Written task
With the pictures omitted, print exactly the lines below, from the one containing "Liberation Serif, serif" through the one containing "html: none ->", and nothing else.

---- Exercise material

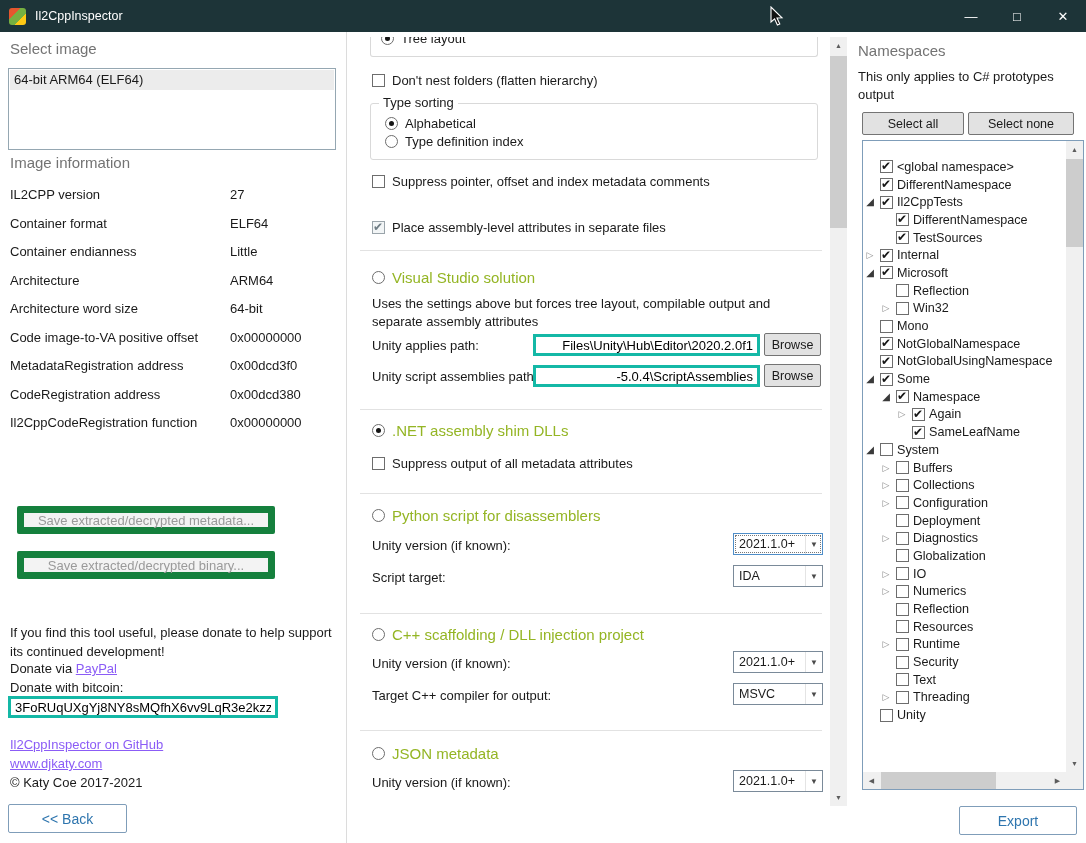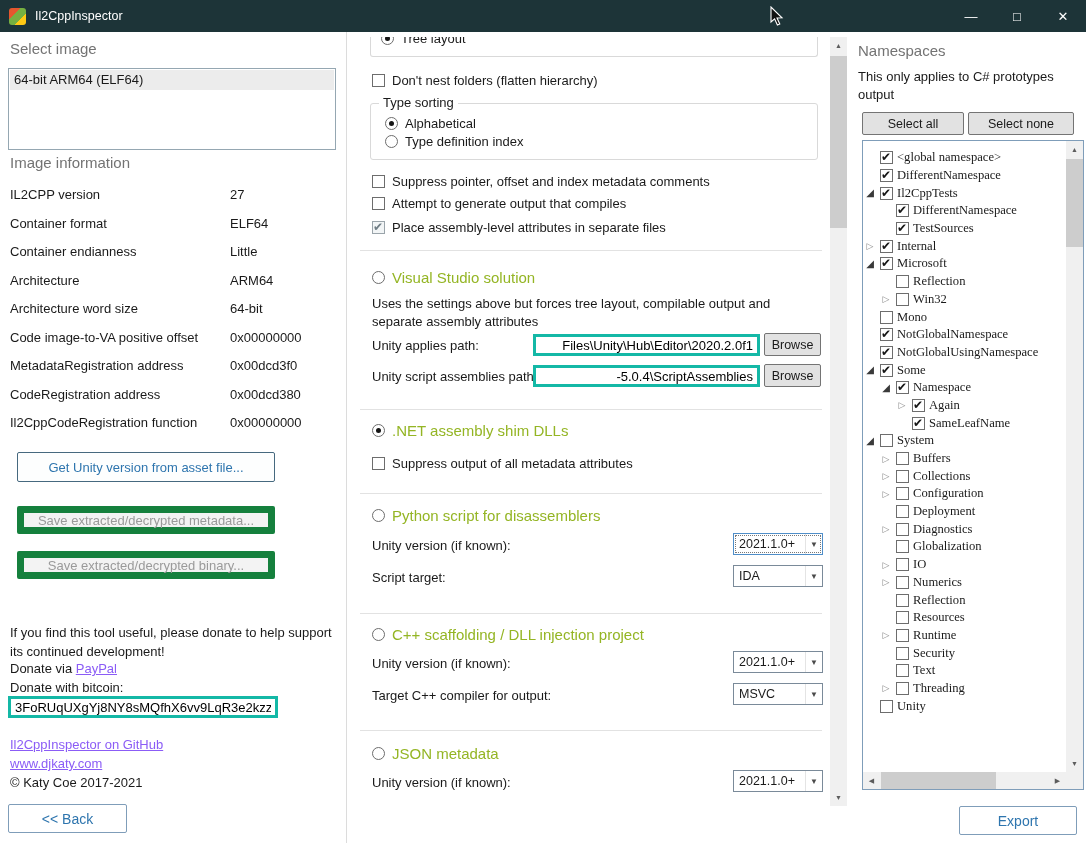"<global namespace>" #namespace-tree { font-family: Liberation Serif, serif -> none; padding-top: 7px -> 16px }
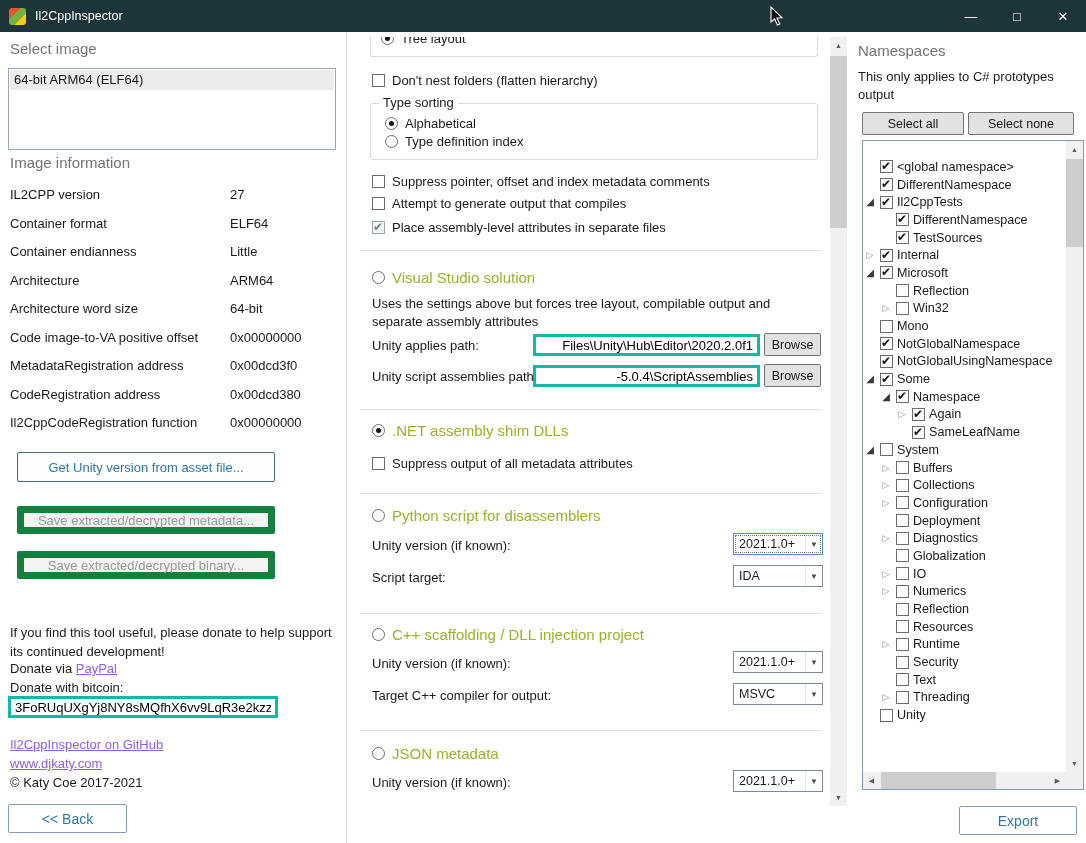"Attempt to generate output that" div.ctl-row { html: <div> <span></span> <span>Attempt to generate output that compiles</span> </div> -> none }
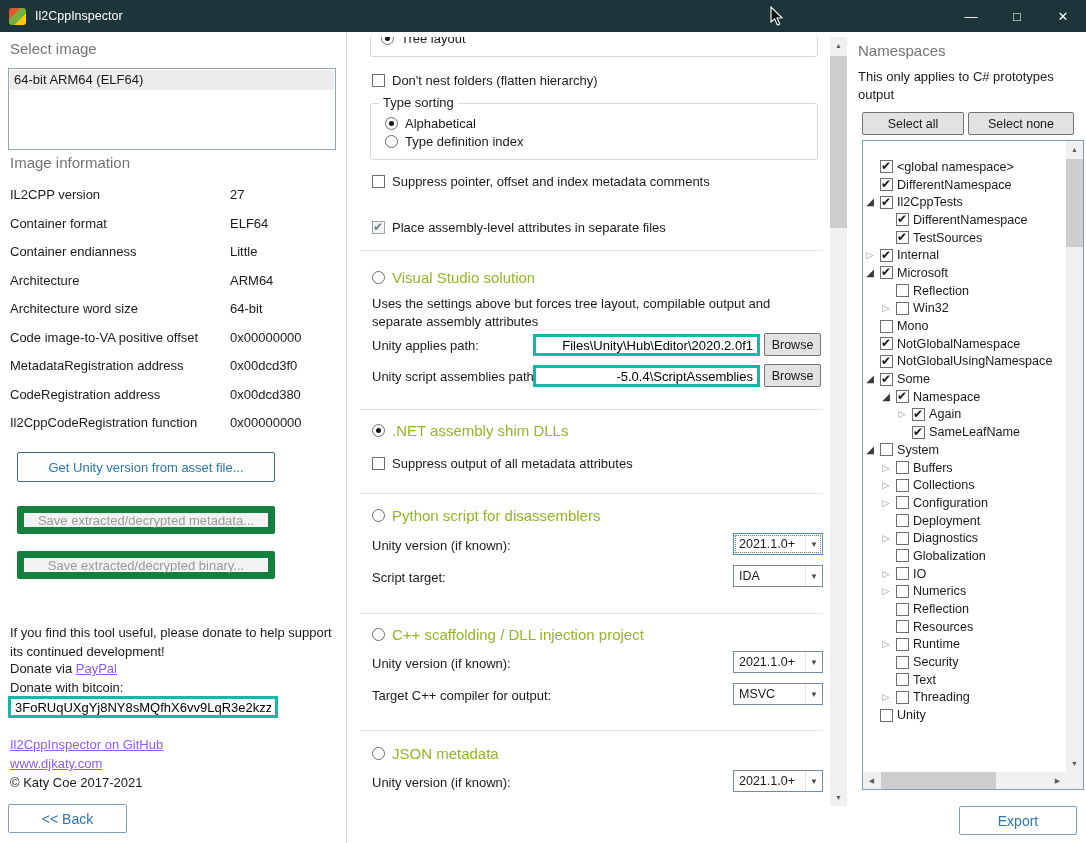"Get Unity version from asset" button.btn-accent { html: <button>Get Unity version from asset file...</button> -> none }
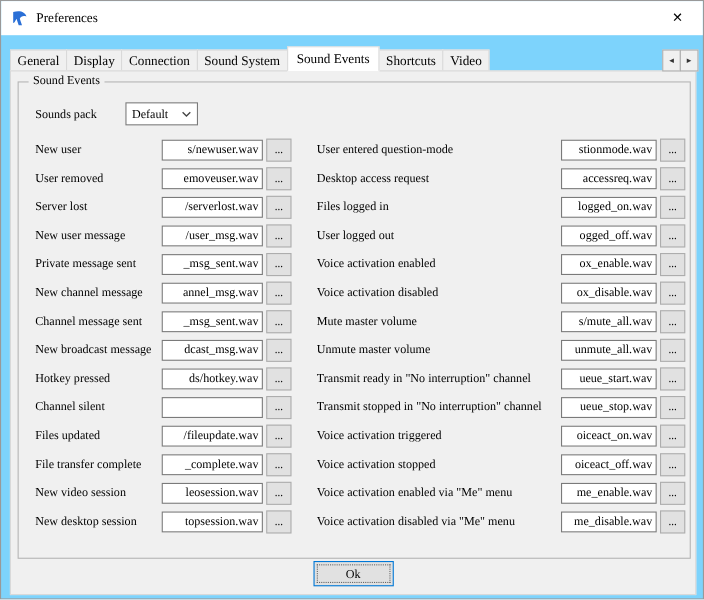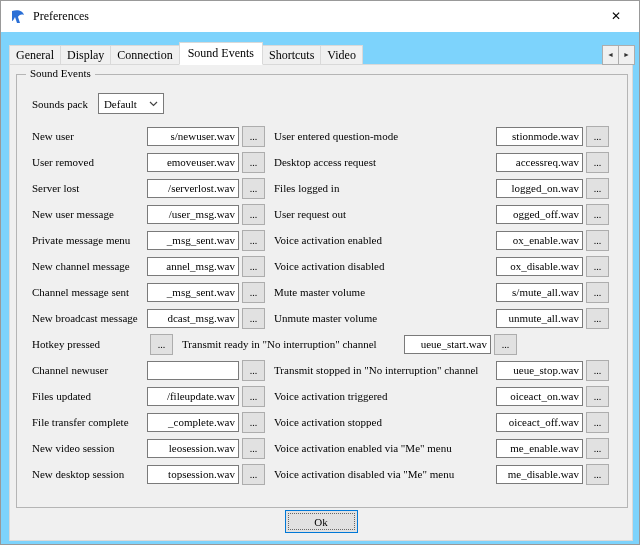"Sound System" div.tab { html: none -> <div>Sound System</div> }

--------
---- Exercise material

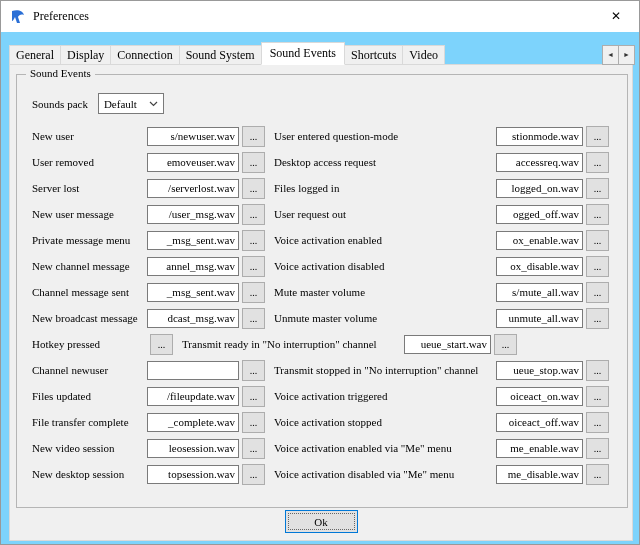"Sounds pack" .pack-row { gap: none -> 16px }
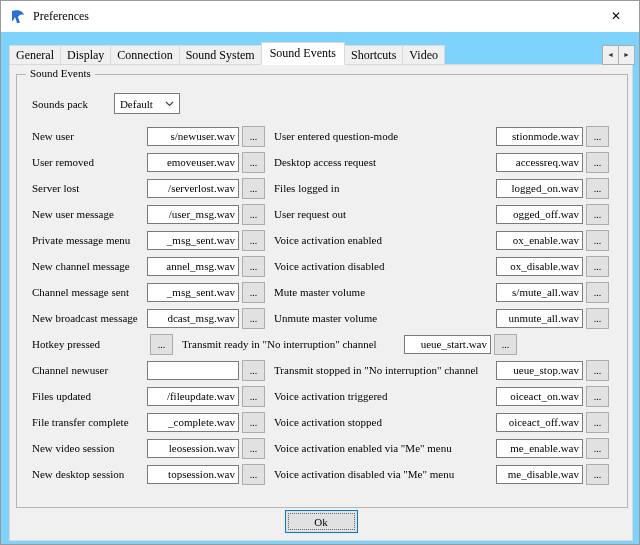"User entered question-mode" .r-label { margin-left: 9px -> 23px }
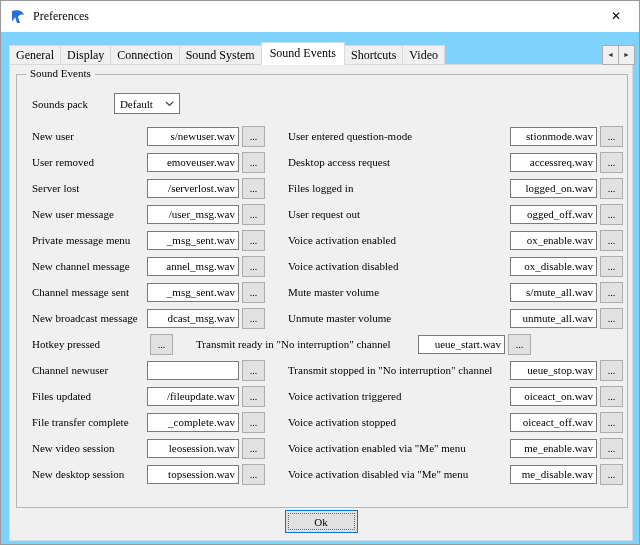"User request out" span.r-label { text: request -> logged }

--------

Final answer
"<global namespace>" #namespace-tree { font-family: Liberation Serif, serif -> none; padding-top: 7px -> 16px }
"Attempt to generate output that" div.ctl-row { html: <div> <span></span> <span>Attempt to generate output that compiles</span> </div> -> none }
"Get Unity version from asset" button.btn-accent { html: <button>Get Unity version from asset file...</button> -> none }
"Sound System" div.tab { html: none -> <div>Sound System</div> }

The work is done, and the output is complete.